About 12 suggested that the Fibonacci buddy system would solve the fragmentation problem. It reduces it, but the simple buddy system loses 25% of the heap to fragmentation, while the Fibonacci system loses 19% to fragmentation. This is only a 5% gain, so the difference is not something to crow about.
Only about 8 received no credit on this problem.

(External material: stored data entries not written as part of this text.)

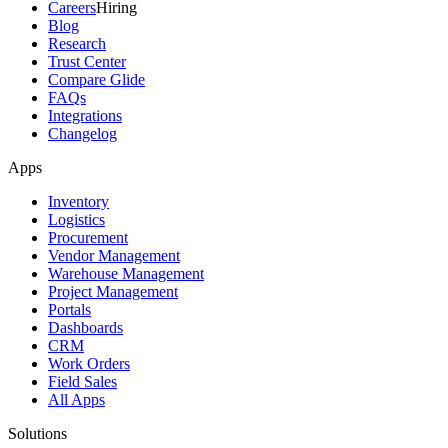
Careers
Hiring
Blog
Research
Trust Center
Compare Glide
FAQs
Integrations
Changelog
Apps
Inventory
Logistics
Procurement
Vendor Management
Warehouse Management
Project Management
Portals
Dashboards
CRM
Work Orders
Field Sales
All Apps
Solutions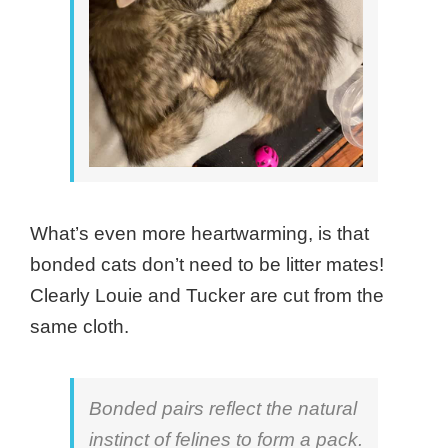
What’s even more heartwarming, is that
bonded cats don’t need to be litter mates!
Clearly Louie and Tucker are cut from the
same cloth.
Bonded pairs reflect the natural
instinct of felines to form a pack.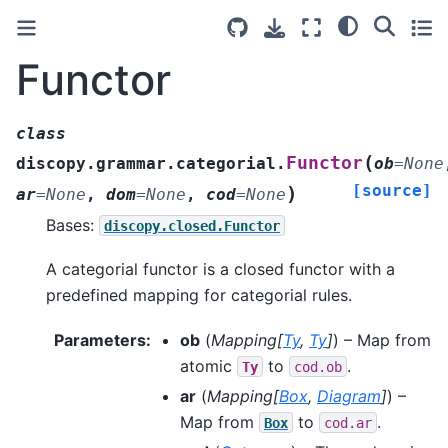
Functor
class
(
Functor
discopy.grammar.categorial.
ob
=
None
[source]
)
ar
=
None
,
dom
=
None
,
cod
=
None
Bases:
discopy.closed.Functor
A categorial functor is a closed functor with a
predefined mapping for categorial rules.
Parameters
:
ob
(
Mapping
[
Ty
,
Ty
]
) – Map from
atomic
to
.
Ty
cod.ob
ar
(
Mapping
[
Box
,
Diagram
]
) –
Map from
to
.
Box
cod.ar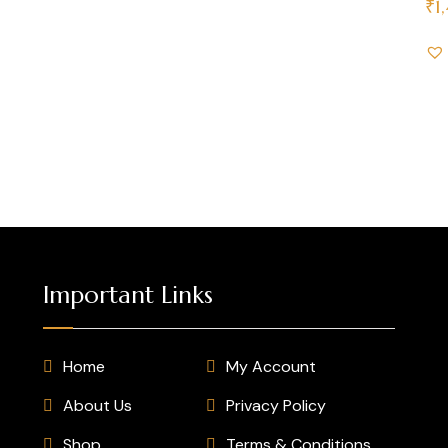
₹
1
Important Links
Home
My Account
About Us
Privacy Policy
Shop
Terms & Conditions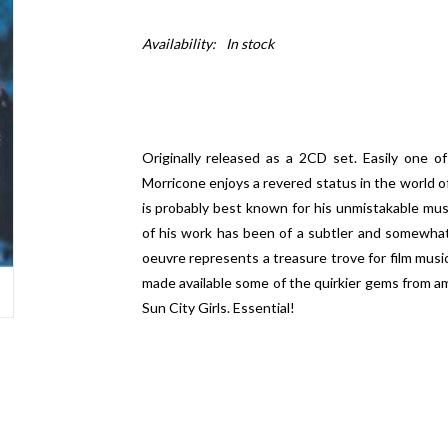
Availability:
In stock
Originally released as a 2CD set. Easily one of
Morricone enjoys a revered status in the world o
is probably best known for his unmistakable mus
of his work has been of a subtler and somewhat l
oeuvre represents a treasure trove for film music
made available some of the quirkier gems from a
Sun City Girls. Essential!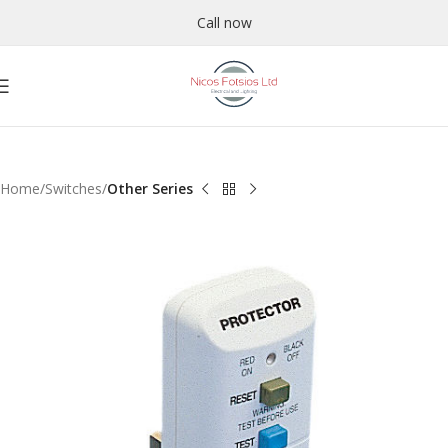
Call now
Home
Switches
Other Series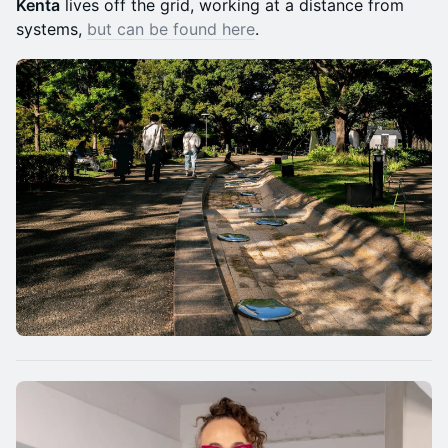
Kenta
lives off the grid, working at a distance from
systems,
but can be found here
.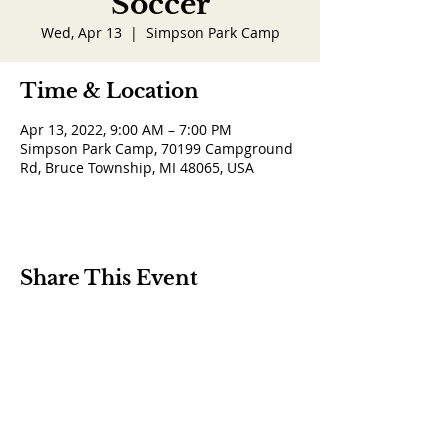
Soccer
Wed, Apr 13
  |  
Simpson Park Camp
Time & Location
Apr 13, 2022, 9:00 AM – 7:00 PM
Simpson Park Camp, 70199 Campground
Rd, Bruce Township, MI 48065, USA
Share This Event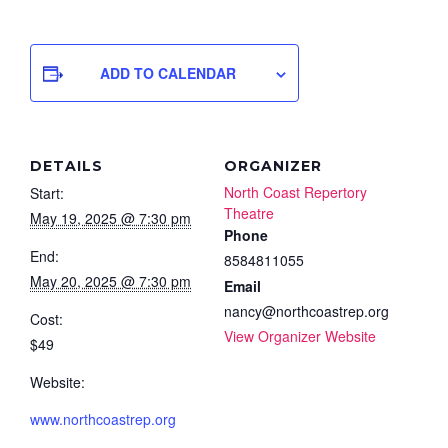
ADD TO CALENDAR
DETAILS
ORGANIZER
North Coast Repertory
Start:
Theatre
May 19, 2025 @ 7:30 pm
Phone
End:
8584811055
May 20, 2025 @ 7:30 pm
Email
nancy@northcoastrep.org
Cost:
View Organizer Website
$49
Website:
www.northcoastrep.org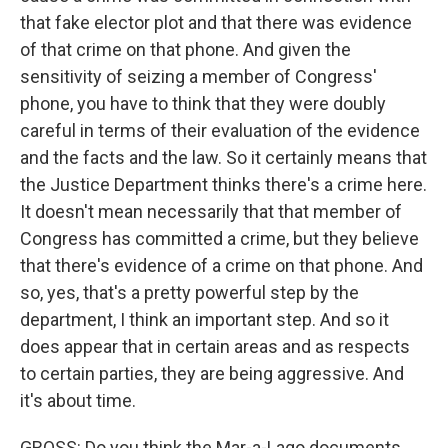
that fake elector plot and that there was evidence
of that crime on that phone. And given the
sensitivity of seizing a member of Congress'
phone, you have to think that they were doubly
careful in terms of their evaluation of the evidence
and the facts and the law. So it certainly means that
the Justice Department thinks there's a crime here.
It doesn't mean necessarily that that member of
Congress has committed a crime, but they believe
that there's evidence of a crime on that phone. And
so, yes, that's a pretty powerful step by the
department, I think an important step. And so it
does appear that in certain areas and as respects
to certain parties, they are being aggressive. And
it's about time.
GROSS: Do you think the Mar-a-Lago documents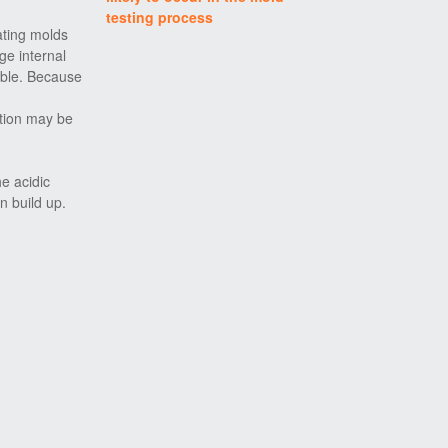
testing process
ating molds
ge internal
able. Because
ction may be
he acidic
n build up.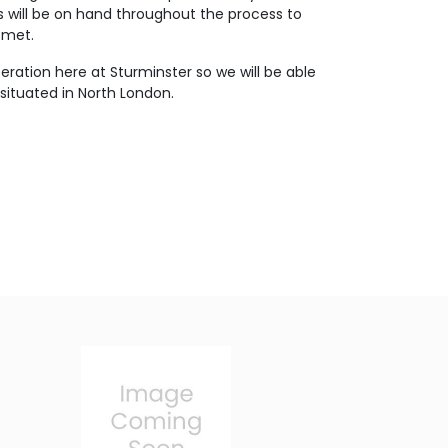
s will be on hand throughout the process to
 met.
eration here at Sturminster so we will be able
situated in North London.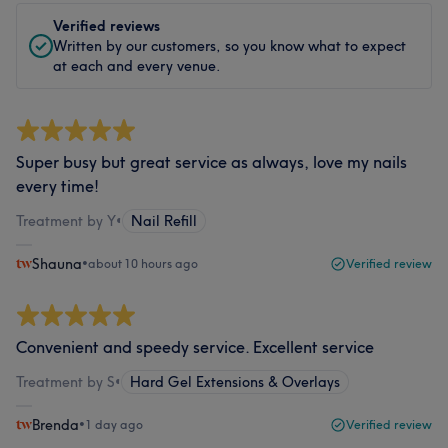
Verified reviews
Written by our customers, so you know what to expect
at each and every venue.
Super busy but great service as always, love my nails
every time!
Treatment by Y
•
Nail Refill
Shauna
•
about 10 hours ago
Verified review
Convenient and speedy service. Excellent service
Treatment by S
•
Hard Gel Extensions & Overlays
Brenda
•
1 day ago
Verified review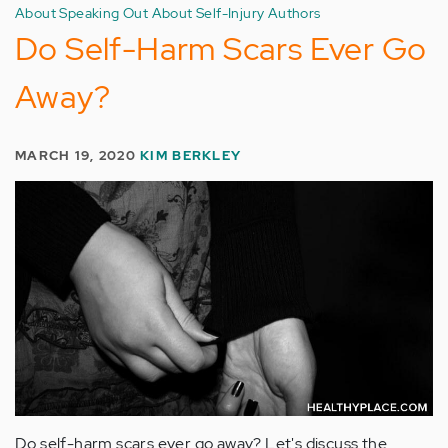
About Speaking Out About Self-Injury Authors
Do Self-Harm Scars Ever Go
Away?
MARCH 19, 2020
KIM BERKLEY
Do self-harm scars ever go away? Let's discuss the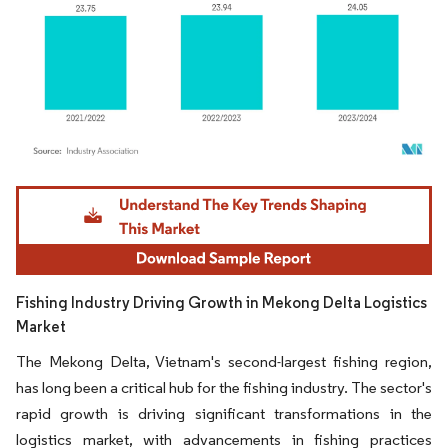
Image © Mordor Intelligence. Reuse requires attribution under CC BY 4.0.
Fishing Industry Driving Growth in Mekong Delta Logistics
Market
The Mekong Delta, Vietnam's second-largest fishing region,
has long been a critical hub for the fishing industry. The sector's
rapid growth is driving significant transformations in the
logistics market, with advancements in fishing practices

Problem A: How long should the time-slice be for the preemptive scheduler on this PDA.
0.1 sec response time / 10 processes = 0.01 seconds.
About 10 got this right. Wrong answers varied from 4000 seconds to .00000025 seconds. 7 proposed 0.1 seconds, 3 each proposed .04 and .25 seconds. Many students seem to have significant problems when they are presented with more quantitative information than is required to solve the problem!
Problem B: Your boss says you don't need preemption because the processes displaying each animated relinquish at the end of each replot. Explain to him why he is wrong.
It takes 1/4 second to update the entire screen, so if any image fills the entire screen, relinquishing at the end of a replot of the image can only guarantee a 0.25 second response time.
About 6 got this, another had the idea right, but failed to express the answer in quantitative terms, and two more dealt with the right issue but gave no support for their answer. The remainder (significantly more than half the class) earned no credit.
Problem A: When a process needs a signal from the real-time clock at some future time, it enters that time, plus something else, into the real-time clock's queue and then awaits the signal. What kind of object is that something else?
About 8 got this, while about 16 earned no credit. Answers worthy of partial credit included suggestions of putting the process itself in the queue or adding extraneous information beyond that required to solve the problem.
Problem B: Each time the real-time clock interrupt occurs, what does it do?
First, if this clock interrupt makrs the end of a time slice, preempt the current process in favor of a ready process. Given a 0.1 second time slice and 1000 ticks per second, this will happen one tich in 100.
Second, increment the current time and see if it exceeds the time on the head entry on the real-time-clock queue. If so, signal the semaphore in that entry (or do something to wake up the waiting process).
One student had a genuinely good answer to this entire question, and 3 more had generally good answers that were only slightly in error. 16 earned 1/3 to 1/2 credit for answers containing major errors but still clearly indicating an understanding of the kind of activity expected from a real-time clock interrupt service routine. Around 8 earned no credit.